== WHAT YOU HAVE TO DO ==
Output range, inclusive: from the line containing "focal_35mm: 75" to the line containing "focal_mm: 12.4". Restate those lines from the data below word for word and only those.

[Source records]
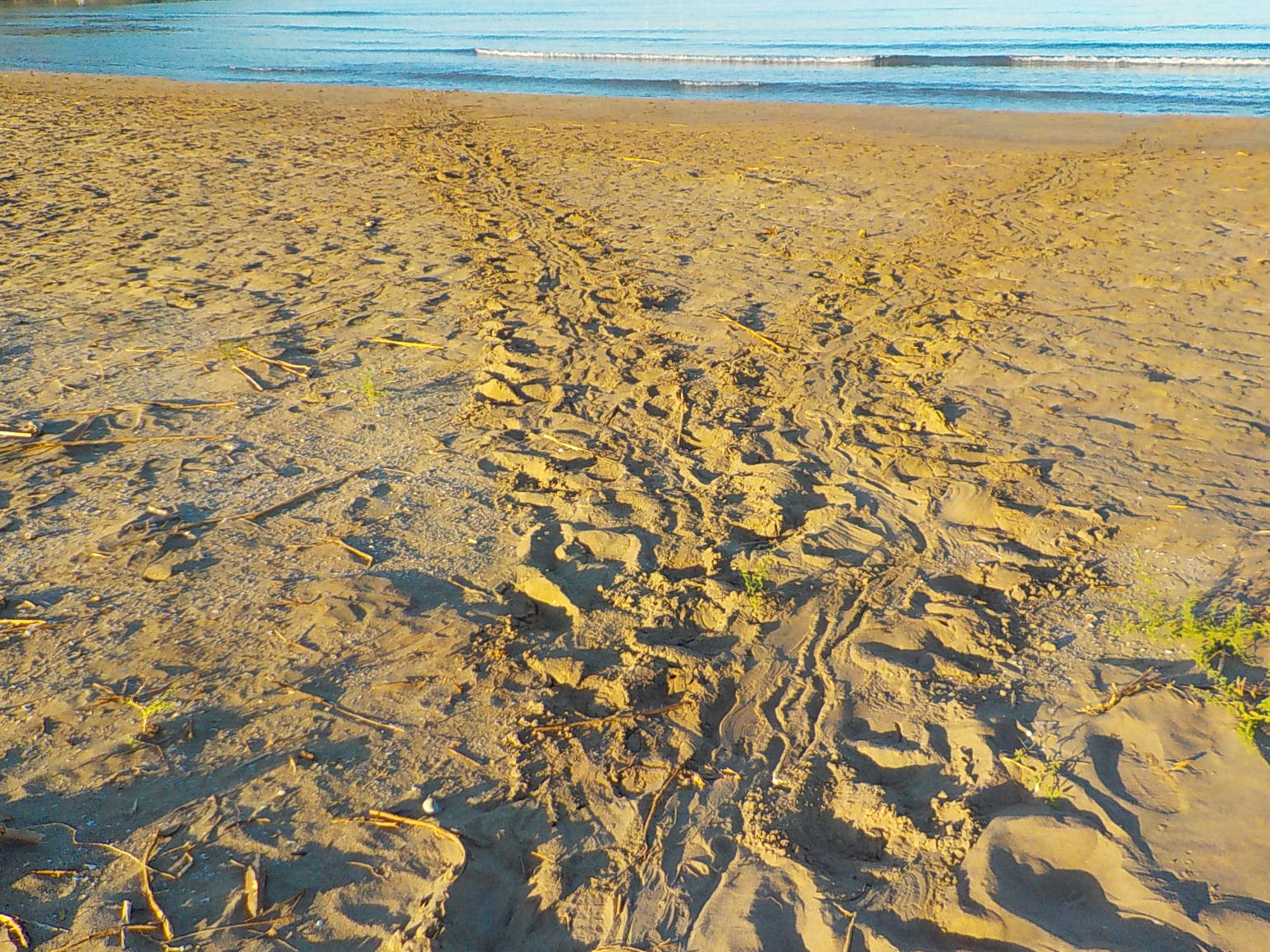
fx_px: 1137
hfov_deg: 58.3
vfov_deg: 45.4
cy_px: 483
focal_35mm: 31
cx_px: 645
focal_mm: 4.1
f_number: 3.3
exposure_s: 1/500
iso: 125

* * *

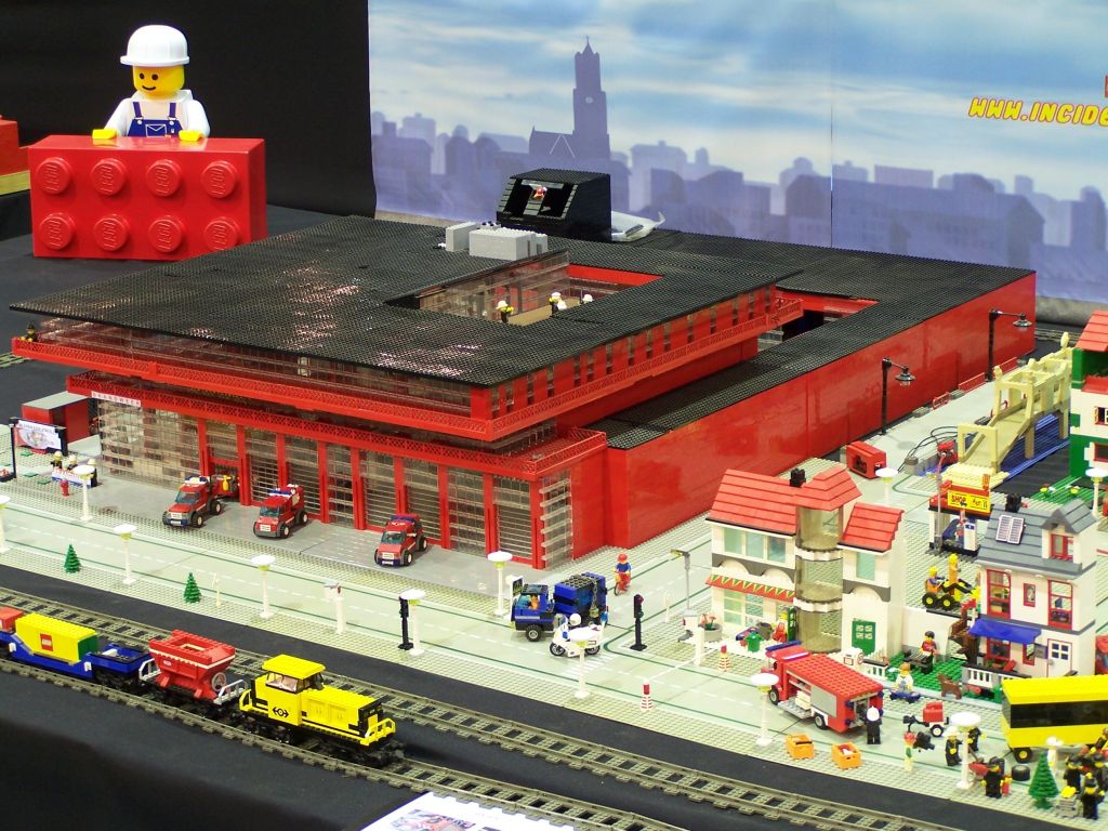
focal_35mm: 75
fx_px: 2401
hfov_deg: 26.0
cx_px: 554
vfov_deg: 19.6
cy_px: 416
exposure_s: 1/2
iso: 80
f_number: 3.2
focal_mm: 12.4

== RESPONSE TO THE TASK ==
focal_35mm: 75
fx_px: 2401
hfov_deg: 26.0
cx_px: 554
vfov_deg: 19.6
cy_px: 416
exposure_s: 1/2
iso: 80
f_number: 3.2
focal_mm: 12.4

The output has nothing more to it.